Segment Open

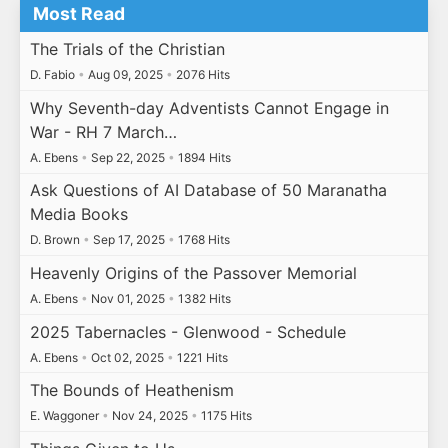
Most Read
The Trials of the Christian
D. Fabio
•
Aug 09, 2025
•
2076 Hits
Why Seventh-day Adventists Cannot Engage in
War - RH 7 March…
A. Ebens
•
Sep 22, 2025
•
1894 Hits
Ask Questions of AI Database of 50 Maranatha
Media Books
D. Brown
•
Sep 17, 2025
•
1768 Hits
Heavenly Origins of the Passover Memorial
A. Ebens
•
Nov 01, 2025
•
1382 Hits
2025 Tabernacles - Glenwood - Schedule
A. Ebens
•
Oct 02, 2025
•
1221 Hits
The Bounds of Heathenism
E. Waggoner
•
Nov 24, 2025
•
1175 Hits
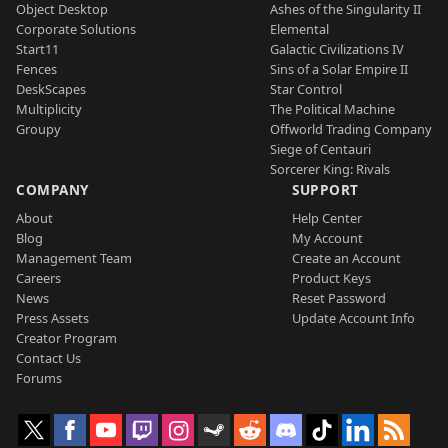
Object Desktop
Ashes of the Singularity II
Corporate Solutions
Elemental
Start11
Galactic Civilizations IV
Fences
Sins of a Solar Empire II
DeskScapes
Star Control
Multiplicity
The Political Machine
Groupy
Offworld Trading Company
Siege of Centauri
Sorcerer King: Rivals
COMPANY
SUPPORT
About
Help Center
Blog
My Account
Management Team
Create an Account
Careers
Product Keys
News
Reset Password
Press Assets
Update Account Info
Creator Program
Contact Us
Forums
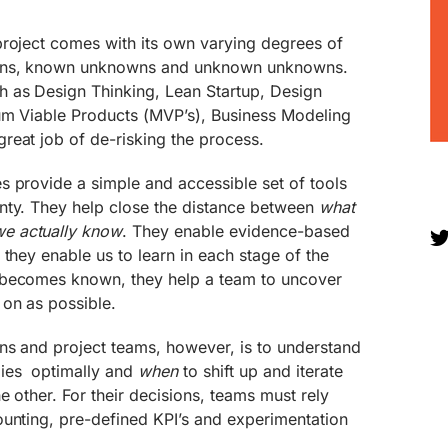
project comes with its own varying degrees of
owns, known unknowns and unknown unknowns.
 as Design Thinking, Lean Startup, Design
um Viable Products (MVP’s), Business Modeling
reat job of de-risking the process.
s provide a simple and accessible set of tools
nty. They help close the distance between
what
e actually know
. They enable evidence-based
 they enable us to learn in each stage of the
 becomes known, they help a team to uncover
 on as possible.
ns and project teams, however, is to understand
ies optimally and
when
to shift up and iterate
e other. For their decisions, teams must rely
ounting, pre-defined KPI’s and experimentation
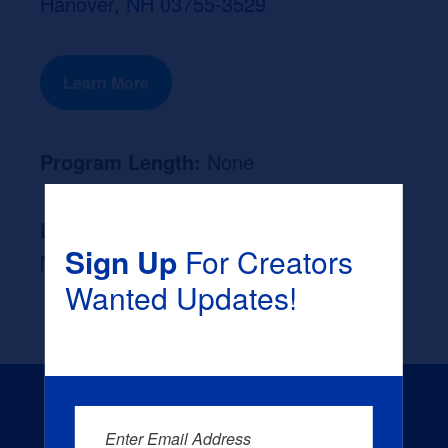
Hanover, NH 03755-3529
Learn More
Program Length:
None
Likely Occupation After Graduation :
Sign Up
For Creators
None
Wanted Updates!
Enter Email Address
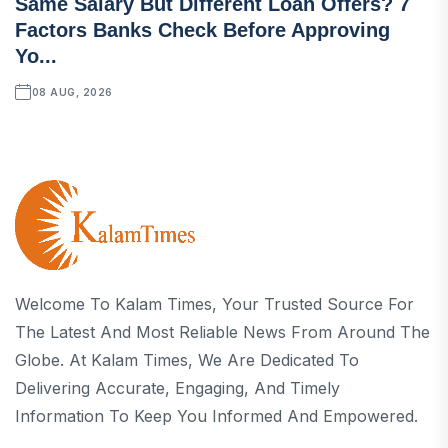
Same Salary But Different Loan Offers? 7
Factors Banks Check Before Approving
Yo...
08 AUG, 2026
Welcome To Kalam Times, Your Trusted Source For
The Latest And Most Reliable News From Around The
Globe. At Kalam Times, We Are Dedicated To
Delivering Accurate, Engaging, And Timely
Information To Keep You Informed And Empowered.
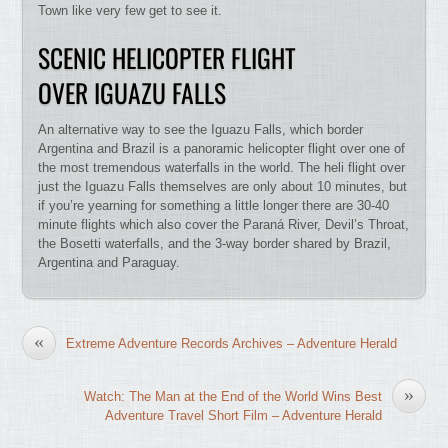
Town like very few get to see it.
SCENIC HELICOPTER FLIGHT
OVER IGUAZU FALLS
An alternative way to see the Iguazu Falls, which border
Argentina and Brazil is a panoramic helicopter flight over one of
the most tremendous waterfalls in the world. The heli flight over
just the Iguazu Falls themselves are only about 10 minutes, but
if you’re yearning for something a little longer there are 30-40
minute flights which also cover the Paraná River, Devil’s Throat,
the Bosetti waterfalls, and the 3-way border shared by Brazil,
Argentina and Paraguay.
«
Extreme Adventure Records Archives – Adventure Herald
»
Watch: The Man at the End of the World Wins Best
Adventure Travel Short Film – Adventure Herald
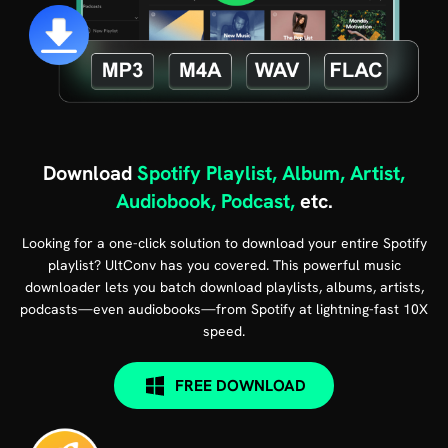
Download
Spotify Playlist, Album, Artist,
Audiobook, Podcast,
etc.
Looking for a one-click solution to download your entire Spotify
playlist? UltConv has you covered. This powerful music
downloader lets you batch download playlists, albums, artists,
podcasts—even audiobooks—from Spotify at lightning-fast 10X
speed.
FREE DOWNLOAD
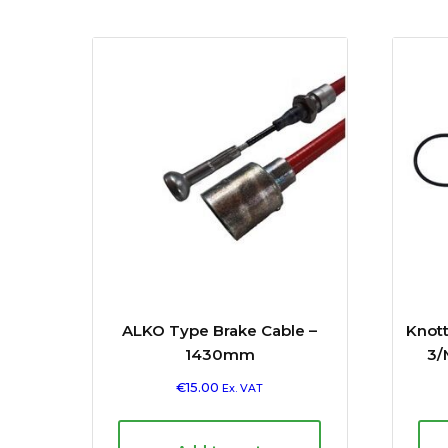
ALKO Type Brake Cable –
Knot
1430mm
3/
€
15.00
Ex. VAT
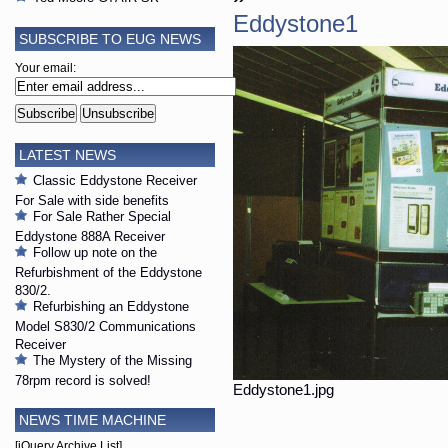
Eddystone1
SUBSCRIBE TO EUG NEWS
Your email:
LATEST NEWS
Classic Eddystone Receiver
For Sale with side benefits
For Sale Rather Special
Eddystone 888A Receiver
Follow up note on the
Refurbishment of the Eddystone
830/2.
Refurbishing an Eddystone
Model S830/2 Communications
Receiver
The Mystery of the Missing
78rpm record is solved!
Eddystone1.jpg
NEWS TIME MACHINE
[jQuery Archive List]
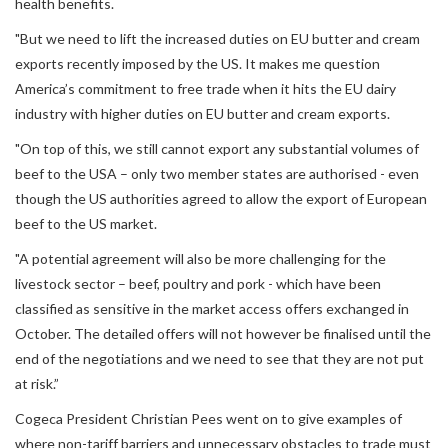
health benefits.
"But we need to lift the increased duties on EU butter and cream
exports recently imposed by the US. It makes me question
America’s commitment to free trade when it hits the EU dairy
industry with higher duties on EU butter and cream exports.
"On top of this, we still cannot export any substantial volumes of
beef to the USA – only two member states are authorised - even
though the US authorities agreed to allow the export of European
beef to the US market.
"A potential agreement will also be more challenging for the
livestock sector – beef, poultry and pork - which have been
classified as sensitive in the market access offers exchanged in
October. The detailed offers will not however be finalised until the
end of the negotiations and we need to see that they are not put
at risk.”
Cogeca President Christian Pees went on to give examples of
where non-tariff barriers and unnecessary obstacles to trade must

Segment Closed
Segment Open

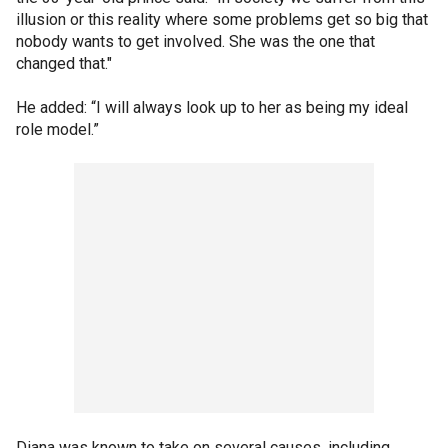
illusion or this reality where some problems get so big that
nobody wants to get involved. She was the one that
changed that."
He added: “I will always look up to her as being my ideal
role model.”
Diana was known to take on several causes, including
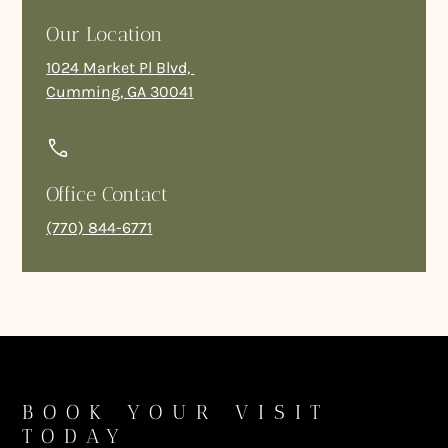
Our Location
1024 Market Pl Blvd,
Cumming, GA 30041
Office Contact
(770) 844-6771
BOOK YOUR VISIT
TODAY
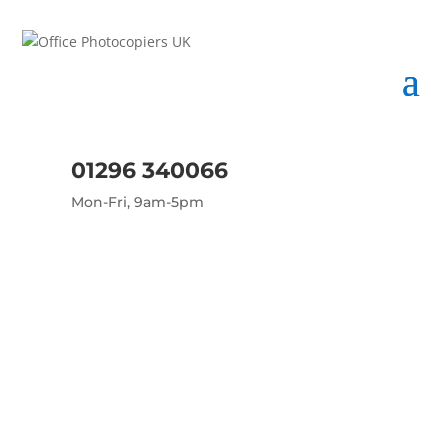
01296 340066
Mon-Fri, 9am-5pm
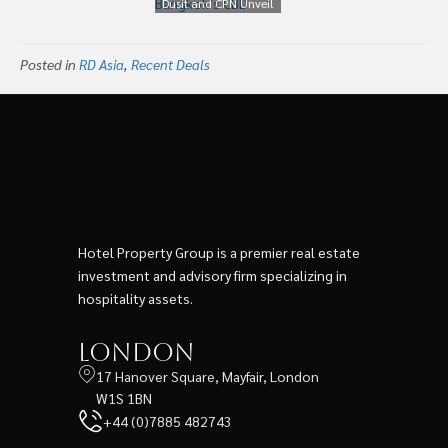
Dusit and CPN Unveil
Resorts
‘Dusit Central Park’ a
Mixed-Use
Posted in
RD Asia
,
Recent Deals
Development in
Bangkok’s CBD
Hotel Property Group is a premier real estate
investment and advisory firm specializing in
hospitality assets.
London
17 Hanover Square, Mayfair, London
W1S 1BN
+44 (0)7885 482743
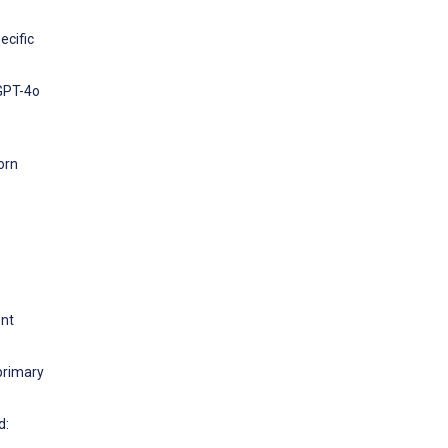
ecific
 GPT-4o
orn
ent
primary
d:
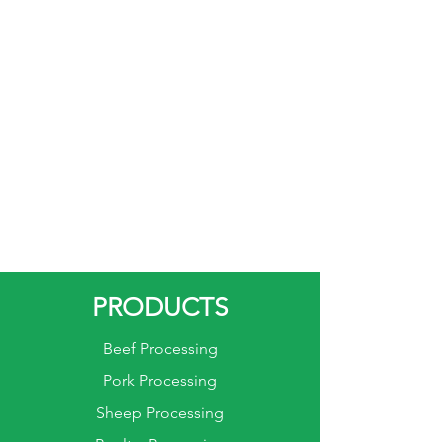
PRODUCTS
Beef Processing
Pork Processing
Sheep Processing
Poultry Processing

Segment Closed

**EXERCISE PROMPT**
From the records above, return exactly the lines running from the one that contains "The Political Machine" down to the one that contains "on as possible.", both included, without any pictures.

**ANSWER SECTION**
The Political Machine
Groupy
Offworld Trading Company
Siege of Centauri
Sorcerer King: Rivals
COMPANY
SUPPORT
About
Help Center
Blog
My Account
Management Team
Create an Account
Careers
Product Keys
News
Reset Password
Press Assets
Update Account Info
Creator Program
Contact Us
Forums
project comes with its own varying degrees of
owns, known unknowns and unknown unknowns.
 as Design Thinking, Lean Startup, Design
um Viable Products (MVP’s), Business Modeling
reat job of de-risking the process.
s provide a simple and accessible set of tools
nty. They help close the distance between
what
e actually know
. They enable evidence-based
 they enable us to learn in each stage of the
 becomes known, they help a team to uncover
 on as possible.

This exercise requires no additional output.